Disclaimer: Dynatrace, Elastic, Fauna, Google, Honeycomb, and Redis are all RedMonk clients.
Correction 8/20/2024: Fixed my translation of “Le Monde’ s’archive dans une base XML.” Thanks Thad McIlroy for pointing out my error.
Stephane Rodet says:
July 23, 2024 at 8:29 am
Thanks for the insightful article! What is also interesting in that space is the connection with summarisation (that you already approach), and also with translation. Once the models are as integrated and powerful as now, you can easily search content from other languages and get translated results back – in written but also spoken form. On the other hand, a lot of great tech has been around but underutilised for some times, remember Google Desktop Search? Local search hosting could still become much better in terms of deployments and results quality. Interesting times.
Thad McIlroy says:
August 13, 2024 at 5:32 am
You translate “’Le Monde’s’ archive dans une base XML”, as “The world is archived in an XML database”), but I believe the reference is to the French newspaper, Le Monde, and that its database is/was structured with XML.
kate holterhoff says:
August 21, 2024 at 1:06 am
Good shout!
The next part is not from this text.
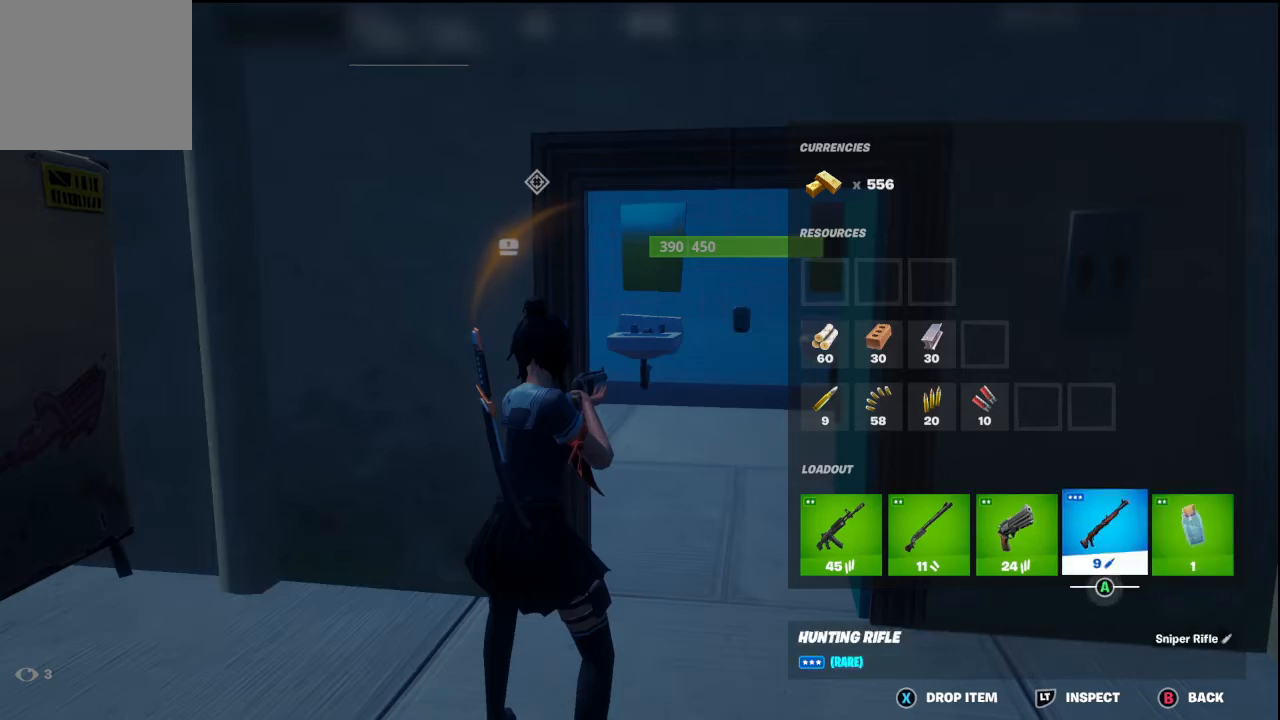
{"buttons": [], "left_stick": "right", "right_stick": "up-right", "events": [[67, "A", "up"], [67, "left_stick", "right"], [133, "B", "down"], [200, "B", "up"], [333, "R3", "down"], [333, "right_stick", "right"], [500, "R3", "up"], [500, "right_stick", "up-right"]]}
Thanks for this correction. I’ll fix my botched translation.
Ludovic Leforestier says:
August 14, 2024 at 4:41 pm
Great post. I do feel however it’s an arms race between GenAI to produce incresingly dumb content and ML-powered search to sieve through the much increased noise level > https://www.linkedin.com/posts/lludovic_archat-activity-7178056610601156608-vJpP?utm_source=share&utm_medium=member_desktop
Kyle575 says:
October 3, 2024 at 4:10 pm
I find the advancements in AI-driven search incredibly exciting! It’s refreshing to see a shift from keyword matching to a more nuanced understanding of user queries. This promises to enhance the search experience significantly and better meet our information needs.